We must start by acknowledging an epochal change that could challenge one of the cornerstones of our society: the word, which possesses a profoundly divine and human essence. The storytelling of our experiences, the legal traces of our decisions, scientific experiment data, and expressions of our artistic work could all be at risk. The dystopian world depicted in George Orwell’s 1984, where Big Brother arbitrarily changes the content of books and newspapers, could become reality—or rather, a nightmare.
Therefore, it is necessary to identify societal antidotes to avert this danger. Schools, at all levels, could teach the conscious use of artificial intelligence, particularly generative AI, now freely available, instead of demonizing or banning it. AI should be experimented with in classrooms, under teacher supervision, by analyzing and studying “artificial words.” It should be made clear that AI is not a priori a reliable source of knowledge. The media could extensively discuss both the risks and benefits of AI proliferation, reporting successes and failures promptly. Politicians, like everyone else, could use AI to produce content, provided it is authentic and accurate. Observing these principles can prevent an apocalyptic scenario in which artificial entities generate content that they later use for their own training, creating a perverse cycle of self-consumption.
The CSAIA ETS Association seeks to ensure that words remain human—promoting ethical AI, generated by humans for humans, guided by values that are shareable and inherent to humanity. Words are intelligence; they are knowledge: AI must embody this as well.
In pursuit of this goal, we are proud to showcase the sacred and poetic narrative of the artist Carlo Pizzichini, professor at the Accademia di Belle Arti di Brera and member of the Art and Humanities Department of CSAIA ETS, who in 2013 created the stained glass windows for the two mullioned windows flanking the high altar of the medieval Basilica of San Domenico, the site of the visions and theological education of Saint Catherine of Siena, who, as a young illiterate commoner, became a learned mystic and Doctor of the Church through the grace of God’s Word.
Specifically, one of the two stained glass windows, the left one, is dedicated to the Logos: a monochromatic blue glass—representing the divine and infinity in all religions and cultures—hosts scenes related to the history of the Word. Thick strokes of blue, green, and gray-black enliven and invert the dark lead lines of the historical windows, which remain present for the essential architecture of the work itself. Like the ancestral paintings of early Western art, these strokes create strong sign-symbols that emerge through backlighting with iconic power, woven with small red glass fragments in relief to depict the notes of the musical composition In Paradisum deducant te Angeli by contemporary maestro Gianluigi Gelmetti: the pictorial register becomes a musical register. Pizzichini places a virtual staff on the flow of symbolic writing, so that the stained glass becomes a score that can be played: light, signum, and the music of the Word.

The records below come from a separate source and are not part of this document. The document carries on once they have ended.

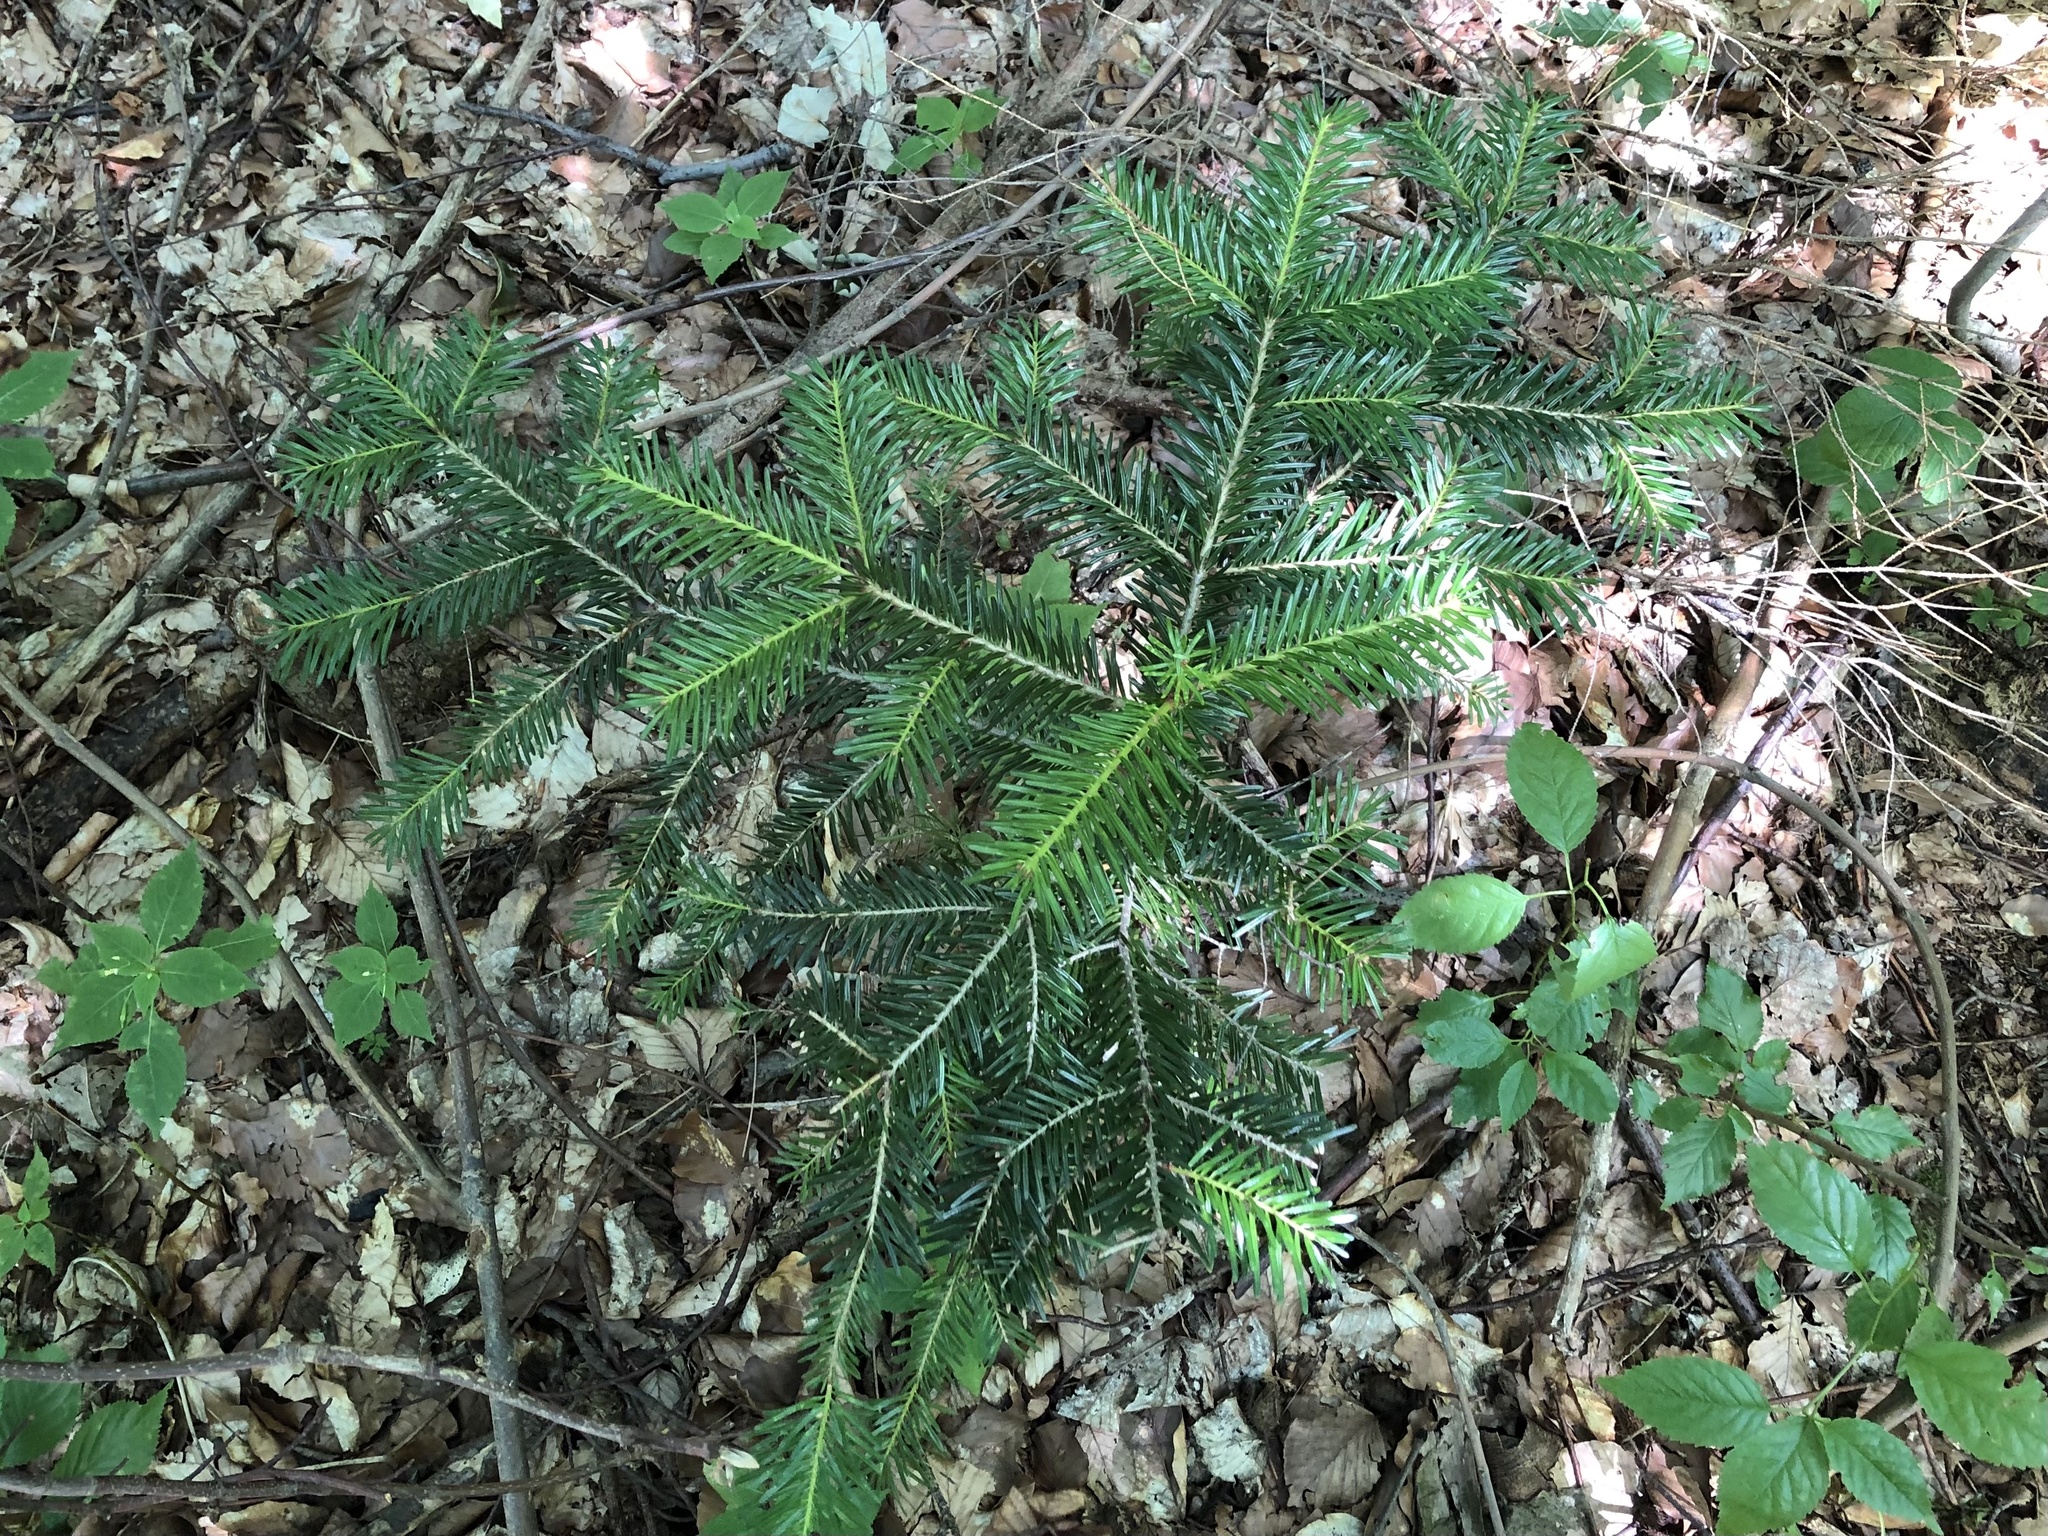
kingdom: Plantae
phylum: Tracheophyta
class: Pinopsida
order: Pinales
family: Pinaceae
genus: Abies
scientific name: Abies alba
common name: Silver fir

Thus, we read the story of the coming of Christ-Logos through signs, archaeological expressions of the human word, communication factors that connect us in life and in community. Signs and symbols concretize the Dabar, the Logos, and the Kalamit, the Word in the three monotheistic religions; ancient and modern signs, in the skilled hands of the artist, are used and transformed into elements of his craft, telling the human word… sacred word… the Word.
Through this artistic animation, CSAIA ETS symbolically aims to show how the long journey of the word—composed of signs, later letters, images, and musical notes—can continue, for a present that is already the future, with a past that must not be forgotten but must inspire both humans and machines, human and artificial intelligence, in the signum of the Word.